_WORK TO COMPLETE_. A verbatim copy of the records is required, with all pictures left out.

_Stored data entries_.
.....
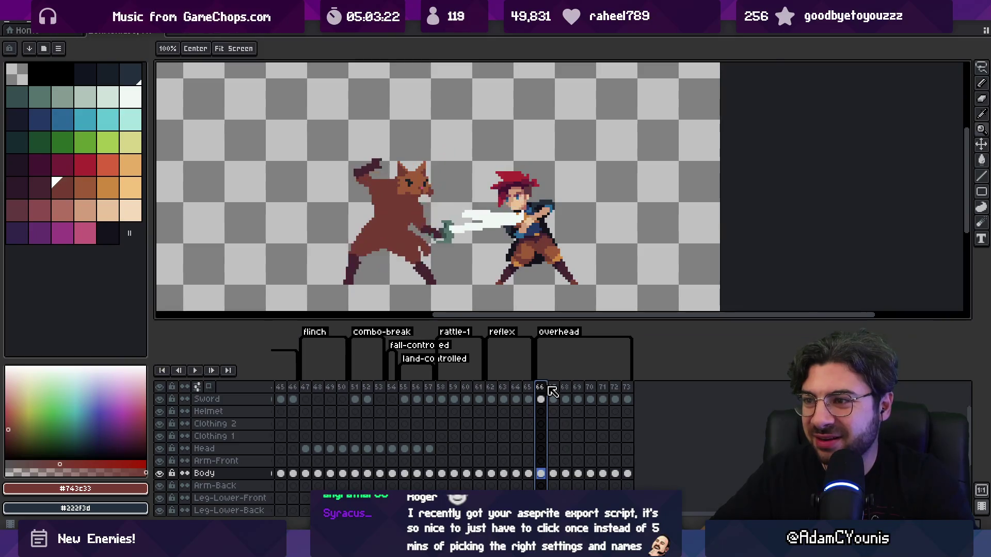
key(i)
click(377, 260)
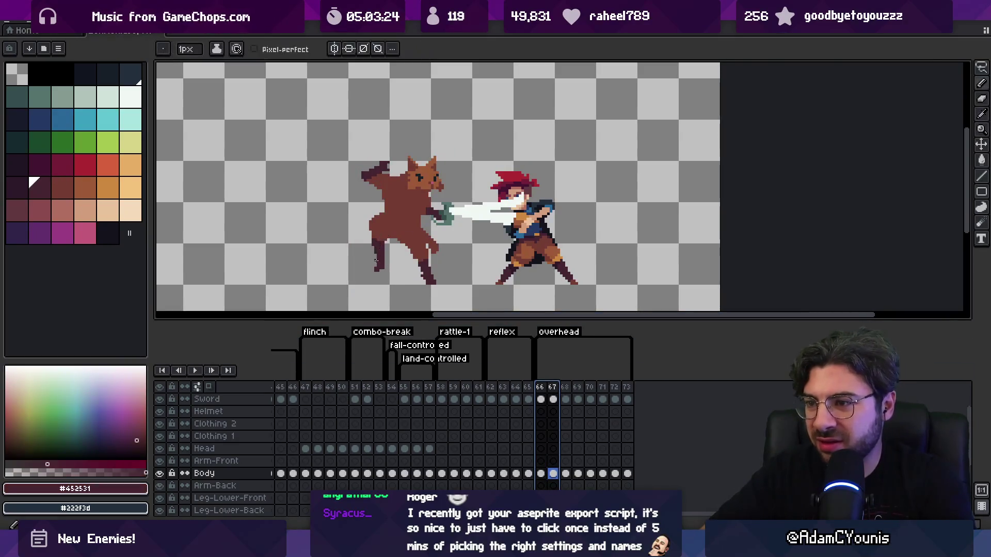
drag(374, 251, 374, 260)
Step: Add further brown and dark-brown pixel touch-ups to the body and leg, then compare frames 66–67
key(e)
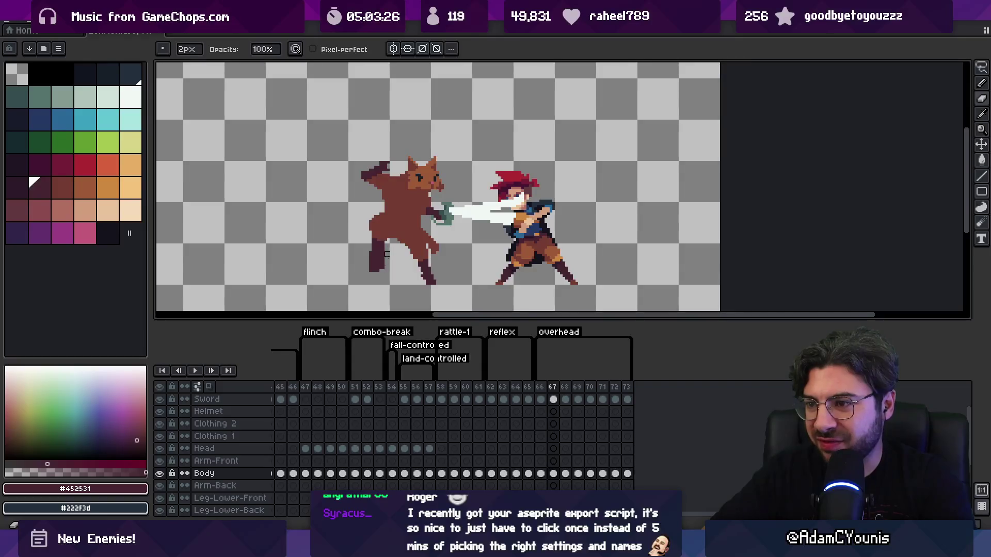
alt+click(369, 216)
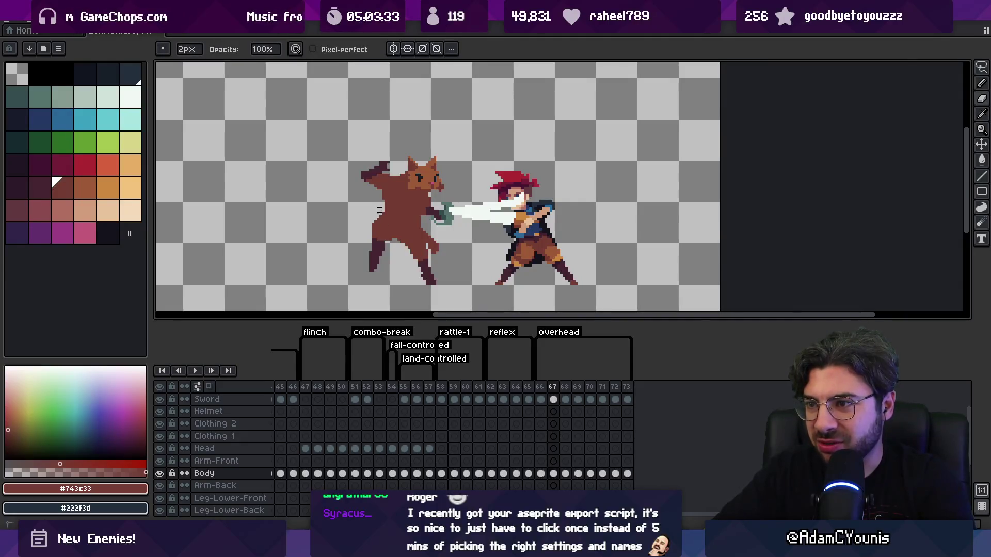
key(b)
.....
_EXERCISE RESULT_.
key(i)
click(377, 260)
drag(374, 251, 374, 260)
Step: Add further brown and dark-brown pixel touch-ups to the body and leg, then compare frames 66–67
key(e)
alt+click(369, 216)
key(b)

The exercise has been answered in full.